Over the last eight months, I’ve been dealing with ongoing mail theft and have had endless mail stolen including a debit card that was issued from California State with thousands of dollars for pregnancy disability and family bonding that was completely wiped out in a matter of days. Plus, multiple checks, bills, packages and much more. Not to mention, my husband received a credit card for a store he never shops at. Someone had opened an account in his name and already made a few purchases! Not only is it incredibly scary to think that a thief has access to all our personal data from credit card bills and bank statements, but it has been very frustrating dealing with the endless calls to flag fraud on our various accounts, requesting new checks to be issued and explaining to providers about why payments have been missed and requesting the reversal of late fees. I also want to mention that I missed a friend’s surprise birthday because I never received the invite. So, this goes even deeper than financial matters. Luckily, I got word that there is a suspect in custody and I hope that this issue will clear up soon. In the meantime, I thought I’d share what I learned about how to better manage my mail and keep it safe.

Even if you haven’t been a victim of mail theft, it’s important to take the steps to protect yourself from the potential of it happening to you in the future. Follow these tips to protect your mail.

  1. Install a mailbox with a key for your home. If you have a community mailbox such as I do, consider getting a P.O. box.
  2. Check your mail every day!
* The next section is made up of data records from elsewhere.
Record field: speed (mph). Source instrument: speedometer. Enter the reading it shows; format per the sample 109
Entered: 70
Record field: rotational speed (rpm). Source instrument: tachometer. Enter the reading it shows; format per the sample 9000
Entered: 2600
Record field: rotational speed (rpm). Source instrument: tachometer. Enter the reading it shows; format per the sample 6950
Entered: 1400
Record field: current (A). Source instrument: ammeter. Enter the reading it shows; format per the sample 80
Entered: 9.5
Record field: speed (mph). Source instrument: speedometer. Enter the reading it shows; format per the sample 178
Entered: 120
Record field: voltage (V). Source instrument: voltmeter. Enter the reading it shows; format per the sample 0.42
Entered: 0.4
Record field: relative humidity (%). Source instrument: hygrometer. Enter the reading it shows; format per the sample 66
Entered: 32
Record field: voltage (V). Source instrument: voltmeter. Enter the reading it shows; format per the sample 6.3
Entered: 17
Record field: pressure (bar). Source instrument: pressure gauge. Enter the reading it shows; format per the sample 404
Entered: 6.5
Find out when the post office delivers mail in your area and try to get to it as quickly as possible. The longer you let mail sit in your mailbox, the more vulnerable you will be to theft.
  3. Pay your bills online and set up alerts on your accounts so you know when payments are due. If your bills are stolen and you don’t pay in time, you will face late fees, interest and your credit score will suffer.
  4. Deposit outgoing mail at your local post office. A thief who intercepts your credit card payment can get the information he needs to take over your account or can make counterfeit checks using the account number on the bottom of the check.
  5. If you’re expecting a package from a friend or family member or place an online order, make sure to track deliveries using the tracking number and make sure someone will be home to collect it. Otherwise, send packages to your place of employment if it’s allowed or ask an neighbor to keep an eye out for it.
  6. Monitor financial statements daily for any potential fraudulent activity and keep an eye on your credit report to ensure that identity theft is not occurring.
  7. Call your local U.S. Postal Inspector Service if you suspect mail theft immediately. There may be other complaints and an investigation underway that you may be able to help with, or bring to light an issue that is occurring.
  8. Download the neighborhood watch app, NextDoor, to stay connected with neighbors and community members about serious issues like mail theft in your area. The apps lets you warn each other about suspicious vehicles and recent mailbox break ins which can help you stop payments on checks and get ahead of the thief.